In these challenging economic times, when a middle-class guy like myself can't get a federal bailout or an AIG bonus, even though my tax dollars are helping to pay for it all, it's nice to know that there are some people who are willing to give me lots of money.
I refer to the kind folks who have been sending me emails from all over the world with an offer I can't, they hope, refuse: In exchange for my assistance in transferring huge sums of cash to the United States, which would entail giving them vital personal information, these generous individuals will give me a significant percentage of the millions of dollars in their foreign bank accounts.
They include Dr. Bakary Sawadogo of Ouagadougou, Burkina Faso, Africa; Mr. Zuma Camara, who is from Liberia but now lives in the United Arab Emirates; Mr. Egor Fillipenko, who works for a large oil company in Moscow, Russia; Sgt. Joey Jones, who is stationed with the U.S. Army in Iraq; Mr. Ken Ahia, an attorney representing a late relative of mine somewhere in the Middle East; and Miss Jessica Yao, a desperate young woman who lives in the Republic of Cote d'Ivoire, formerly known as the Ivory Coast in West Africa.
To all of these people I responded with the following message: "Show me the money."
You can imagine my surprise and delight when I actually heard back from some of them. Here is the reply I got from Mr. Ahia:
"I am Barrister Ken Ahia, a solicitor at law. I am the personal attorney to the late Mr. Ali Zezima, who bears the same last name with you, a national of your country.
"See my attached message.
Barrister Ken Ahia"
Naturally, the attached message contained a plea to help Mr. Ahia transfer a large sum of money to the United States through my bank account.
Here is my reply:
"Dear Barrister Ahia:
"Cousin Ali is dead? I am desolated beyond words at this terrible news! Is it true he died in a tragic bungee jumping accident? Or that he was bitten in a sensitive area by a poisonous spider? Or that he was caught in flagrante delicto (Flagrante Delicto is a popular resort where cousin Ali often went to escape his legal troubles) by the husband of the wealthy woman with whom he was having a torrid affair?
"Please write back to fill me in on the scandalous details and to arrange to send all of his money to my bank account here in the United States.

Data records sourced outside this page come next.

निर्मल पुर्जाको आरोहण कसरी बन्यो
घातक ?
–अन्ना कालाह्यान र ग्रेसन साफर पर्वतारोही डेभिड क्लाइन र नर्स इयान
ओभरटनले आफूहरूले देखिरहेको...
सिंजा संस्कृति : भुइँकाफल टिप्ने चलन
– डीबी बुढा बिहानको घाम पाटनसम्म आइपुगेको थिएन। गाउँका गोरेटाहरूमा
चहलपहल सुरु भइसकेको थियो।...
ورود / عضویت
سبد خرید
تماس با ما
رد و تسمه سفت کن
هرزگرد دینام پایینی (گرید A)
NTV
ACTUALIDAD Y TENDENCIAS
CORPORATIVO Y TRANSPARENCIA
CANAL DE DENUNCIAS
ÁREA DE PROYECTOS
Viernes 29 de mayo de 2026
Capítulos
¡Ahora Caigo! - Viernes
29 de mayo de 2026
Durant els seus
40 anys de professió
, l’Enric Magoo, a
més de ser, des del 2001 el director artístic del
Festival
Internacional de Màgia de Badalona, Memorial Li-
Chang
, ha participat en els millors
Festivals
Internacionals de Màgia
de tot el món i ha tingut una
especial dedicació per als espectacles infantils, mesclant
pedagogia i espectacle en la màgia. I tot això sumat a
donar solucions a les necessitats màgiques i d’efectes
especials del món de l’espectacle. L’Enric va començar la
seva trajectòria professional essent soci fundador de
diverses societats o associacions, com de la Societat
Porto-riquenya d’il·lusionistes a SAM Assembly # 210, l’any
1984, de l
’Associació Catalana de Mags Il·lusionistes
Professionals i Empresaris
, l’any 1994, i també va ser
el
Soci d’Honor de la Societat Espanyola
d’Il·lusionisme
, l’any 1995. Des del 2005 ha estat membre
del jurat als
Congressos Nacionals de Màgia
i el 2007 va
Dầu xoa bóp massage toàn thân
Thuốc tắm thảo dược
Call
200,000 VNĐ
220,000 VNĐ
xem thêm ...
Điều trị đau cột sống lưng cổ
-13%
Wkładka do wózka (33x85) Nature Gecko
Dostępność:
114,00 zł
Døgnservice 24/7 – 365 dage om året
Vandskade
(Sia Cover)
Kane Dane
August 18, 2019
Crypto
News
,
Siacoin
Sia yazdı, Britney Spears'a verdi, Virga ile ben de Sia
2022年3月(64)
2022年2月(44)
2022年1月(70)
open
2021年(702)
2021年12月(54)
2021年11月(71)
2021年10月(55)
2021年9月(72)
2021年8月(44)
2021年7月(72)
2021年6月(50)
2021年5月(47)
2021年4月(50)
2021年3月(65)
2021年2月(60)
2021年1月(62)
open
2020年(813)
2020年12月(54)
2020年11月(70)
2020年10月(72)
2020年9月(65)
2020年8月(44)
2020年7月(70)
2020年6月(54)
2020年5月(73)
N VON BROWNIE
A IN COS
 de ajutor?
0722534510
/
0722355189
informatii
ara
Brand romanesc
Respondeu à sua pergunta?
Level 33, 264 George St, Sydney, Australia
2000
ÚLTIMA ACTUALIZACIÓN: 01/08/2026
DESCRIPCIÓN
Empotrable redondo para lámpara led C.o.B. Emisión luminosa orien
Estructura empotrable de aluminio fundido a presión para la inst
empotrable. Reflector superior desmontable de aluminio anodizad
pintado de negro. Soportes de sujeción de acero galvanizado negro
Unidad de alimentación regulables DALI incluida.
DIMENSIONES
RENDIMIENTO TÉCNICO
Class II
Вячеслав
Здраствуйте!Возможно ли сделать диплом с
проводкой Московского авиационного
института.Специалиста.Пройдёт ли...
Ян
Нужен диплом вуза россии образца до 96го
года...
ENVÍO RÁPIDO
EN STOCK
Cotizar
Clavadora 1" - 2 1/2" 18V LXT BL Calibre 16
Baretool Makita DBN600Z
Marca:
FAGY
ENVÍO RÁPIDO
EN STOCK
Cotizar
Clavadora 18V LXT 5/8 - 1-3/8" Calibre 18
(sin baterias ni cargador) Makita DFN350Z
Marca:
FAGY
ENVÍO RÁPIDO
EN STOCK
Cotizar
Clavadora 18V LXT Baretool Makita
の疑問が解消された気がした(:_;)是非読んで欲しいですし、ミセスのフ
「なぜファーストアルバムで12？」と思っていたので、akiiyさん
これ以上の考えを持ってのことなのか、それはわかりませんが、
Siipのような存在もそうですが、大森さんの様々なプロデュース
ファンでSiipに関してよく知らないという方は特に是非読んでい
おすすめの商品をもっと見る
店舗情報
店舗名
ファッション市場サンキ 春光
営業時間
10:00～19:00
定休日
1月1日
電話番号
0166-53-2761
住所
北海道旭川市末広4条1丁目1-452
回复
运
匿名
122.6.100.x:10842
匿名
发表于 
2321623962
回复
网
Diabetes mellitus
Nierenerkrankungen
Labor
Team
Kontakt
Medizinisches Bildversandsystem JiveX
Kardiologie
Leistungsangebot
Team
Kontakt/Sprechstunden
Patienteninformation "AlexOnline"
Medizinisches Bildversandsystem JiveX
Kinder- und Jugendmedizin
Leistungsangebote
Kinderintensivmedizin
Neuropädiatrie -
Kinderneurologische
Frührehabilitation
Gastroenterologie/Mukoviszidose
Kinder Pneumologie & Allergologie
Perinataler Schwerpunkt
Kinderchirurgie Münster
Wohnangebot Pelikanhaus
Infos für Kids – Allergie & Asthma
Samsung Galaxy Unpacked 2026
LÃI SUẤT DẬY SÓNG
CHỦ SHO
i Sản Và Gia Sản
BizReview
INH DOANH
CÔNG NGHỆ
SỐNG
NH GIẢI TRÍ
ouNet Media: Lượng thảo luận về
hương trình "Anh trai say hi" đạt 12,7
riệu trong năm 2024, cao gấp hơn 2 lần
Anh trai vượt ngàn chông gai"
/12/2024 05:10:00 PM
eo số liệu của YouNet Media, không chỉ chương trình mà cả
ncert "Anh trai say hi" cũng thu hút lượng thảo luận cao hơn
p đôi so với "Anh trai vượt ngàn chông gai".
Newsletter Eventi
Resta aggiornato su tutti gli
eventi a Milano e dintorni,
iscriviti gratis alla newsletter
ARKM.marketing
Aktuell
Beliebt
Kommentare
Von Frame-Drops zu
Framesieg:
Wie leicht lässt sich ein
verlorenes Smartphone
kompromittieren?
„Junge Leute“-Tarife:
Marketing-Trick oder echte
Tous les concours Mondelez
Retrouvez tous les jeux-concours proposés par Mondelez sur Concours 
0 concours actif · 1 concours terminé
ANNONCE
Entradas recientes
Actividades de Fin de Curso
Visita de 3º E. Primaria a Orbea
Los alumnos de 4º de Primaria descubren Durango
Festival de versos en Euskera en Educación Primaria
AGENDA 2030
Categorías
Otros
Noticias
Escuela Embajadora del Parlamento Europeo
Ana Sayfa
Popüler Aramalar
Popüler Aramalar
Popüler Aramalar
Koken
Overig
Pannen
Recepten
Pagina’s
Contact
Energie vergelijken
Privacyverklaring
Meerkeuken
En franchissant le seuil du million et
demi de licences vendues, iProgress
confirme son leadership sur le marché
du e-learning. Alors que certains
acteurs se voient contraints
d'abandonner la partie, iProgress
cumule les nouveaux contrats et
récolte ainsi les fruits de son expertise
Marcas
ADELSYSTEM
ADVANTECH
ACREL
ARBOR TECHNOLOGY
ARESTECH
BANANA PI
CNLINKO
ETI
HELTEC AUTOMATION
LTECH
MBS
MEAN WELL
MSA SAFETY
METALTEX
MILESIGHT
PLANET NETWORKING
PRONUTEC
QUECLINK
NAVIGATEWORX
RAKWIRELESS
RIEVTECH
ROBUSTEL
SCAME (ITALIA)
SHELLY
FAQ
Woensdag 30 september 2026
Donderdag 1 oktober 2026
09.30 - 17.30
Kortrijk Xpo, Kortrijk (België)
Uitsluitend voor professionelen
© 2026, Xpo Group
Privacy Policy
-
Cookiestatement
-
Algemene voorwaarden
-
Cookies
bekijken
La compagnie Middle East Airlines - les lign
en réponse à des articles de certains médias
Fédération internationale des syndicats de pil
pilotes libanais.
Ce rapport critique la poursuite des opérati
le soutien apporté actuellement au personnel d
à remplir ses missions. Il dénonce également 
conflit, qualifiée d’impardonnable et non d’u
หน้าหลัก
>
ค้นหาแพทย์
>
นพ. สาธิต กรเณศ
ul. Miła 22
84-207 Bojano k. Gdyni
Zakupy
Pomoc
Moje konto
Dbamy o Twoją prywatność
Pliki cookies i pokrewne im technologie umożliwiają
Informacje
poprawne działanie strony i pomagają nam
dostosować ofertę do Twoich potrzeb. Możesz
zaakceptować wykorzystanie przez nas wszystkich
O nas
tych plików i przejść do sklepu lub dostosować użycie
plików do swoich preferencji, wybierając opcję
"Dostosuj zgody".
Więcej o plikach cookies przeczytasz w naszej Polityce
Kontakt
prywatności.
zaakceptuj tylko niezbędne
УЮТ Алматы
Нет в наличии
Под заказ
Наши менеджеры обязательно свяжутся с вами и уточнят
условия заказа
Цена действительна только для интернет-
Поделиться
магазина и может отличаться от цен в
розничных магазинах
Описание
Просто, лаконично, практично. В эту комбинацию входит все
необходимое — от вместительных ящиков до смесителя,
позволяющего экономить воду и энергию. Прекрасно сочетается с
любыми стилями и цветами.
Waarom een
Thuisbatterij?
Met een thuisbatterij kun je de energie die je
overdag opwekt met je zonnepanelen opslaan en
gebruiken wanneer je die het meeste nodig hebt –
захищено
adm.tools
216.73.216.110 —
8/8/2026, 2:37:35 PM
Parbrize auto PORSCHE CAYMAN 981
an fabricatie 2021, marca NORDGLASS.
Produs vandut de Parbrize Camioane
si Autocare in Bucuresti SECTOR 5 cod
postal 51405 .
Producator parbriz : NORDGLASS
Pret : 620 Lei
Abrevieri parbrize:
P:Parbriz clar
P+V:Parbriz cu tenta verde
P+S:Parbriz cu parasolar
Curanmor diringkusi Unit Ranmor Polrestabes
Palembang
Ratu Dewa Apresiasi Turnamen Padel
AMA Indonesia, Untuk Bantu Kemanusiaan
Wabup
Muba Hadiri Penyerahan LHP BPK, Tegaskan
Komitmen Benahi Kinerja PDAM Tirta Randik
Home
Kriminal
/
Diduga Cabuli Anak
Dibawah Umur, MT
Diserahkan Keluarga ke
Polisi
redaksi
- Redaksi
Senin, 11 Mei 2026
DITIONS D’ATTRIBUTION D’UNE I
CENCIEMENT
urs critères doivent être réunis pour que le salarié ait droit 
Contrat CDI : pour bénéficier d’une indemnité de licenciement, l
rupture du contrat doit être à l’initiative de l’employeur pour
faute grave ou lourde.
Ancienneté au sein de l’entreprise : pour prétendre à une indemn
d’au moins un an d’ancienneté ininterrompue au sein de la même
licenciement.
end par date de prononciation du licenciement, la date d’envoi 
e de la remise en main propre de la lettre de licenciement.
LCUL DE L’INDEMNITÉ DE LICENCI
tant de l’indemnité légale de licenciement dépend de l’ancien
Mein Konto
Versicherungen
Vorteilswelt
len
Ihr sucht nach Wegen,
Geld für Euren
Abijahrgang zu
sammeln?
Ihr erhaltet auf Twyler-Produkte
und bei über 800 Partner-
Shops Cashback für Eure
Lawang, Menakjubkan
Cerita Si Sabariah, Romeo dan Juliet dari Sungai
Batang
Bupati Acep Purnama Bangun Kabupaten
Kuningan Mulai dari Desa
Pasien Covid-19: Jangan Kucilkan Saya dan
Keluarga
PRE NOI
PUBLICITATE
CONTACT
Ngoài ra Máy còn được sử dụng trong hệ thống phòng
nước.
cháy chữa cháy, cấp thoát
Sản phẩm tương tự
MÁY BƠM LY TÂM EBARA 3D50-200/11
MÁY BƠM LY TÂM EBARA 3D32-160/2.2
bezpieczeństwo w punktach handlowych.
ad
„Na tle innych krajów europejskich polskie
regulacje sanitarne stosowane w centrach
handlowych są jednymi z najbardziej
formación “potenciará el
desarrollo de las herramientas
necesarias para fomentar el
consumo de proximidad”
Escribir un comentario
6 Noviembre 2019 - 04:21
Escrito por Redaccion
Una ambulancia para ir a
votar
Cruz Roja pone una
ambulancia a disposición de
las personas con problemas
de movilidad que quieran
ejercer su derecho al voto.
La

Strangely, I have not had further contact with Mr. Ahia. But I did hear from Miss Jessica Yao, an orphaned college student who has been targeted for murder by the thugs who killed her father, a wealthy cocoa merchant. They want to get their bloody hands on her father's fortune, which is why she wishes to transfer the money, through me, to the United States. Miss Yao wrote to me, in part, as follows:
"Thanks for your prompt responds and my heartily greetings to you this day. I am glad for your interest in helping me with the funds transfer and investments in your country. Please promise me that you will not betray me when my inheritance is transferred into your account ... God bless you.
"Best wishes with love,
Miss Jessica Yao"
Here is my reply:
"It grieves me to read of your troubles, which have touched my heart. I was already touched in the head. You probably think I am an easy touch, which is why you have written to me.
"I am a newspaper columnist who had to take a vow of poverty when I went into journalism, so I could use the money. Your story will be of great interest to readers around the world, including, I am sure, the authorities.
"Please respond quickly, dear one, for I desire to transact with you. It will be chaste, unless you are chased, by the police, who may want to arrest you for fraud, in which case I will have the funds to bail you out. At the very least, I'll send you a postcard from the new vacation home your money will enable me to buy. God bless you.
"Best wishes with love,
Unfortunately, I have not had further correspondence with Miss Yao or any of the other nice people who wanted to make me rich. But I am not giving up. Maybe, with the help of our elected officials, I can get some money from AIG.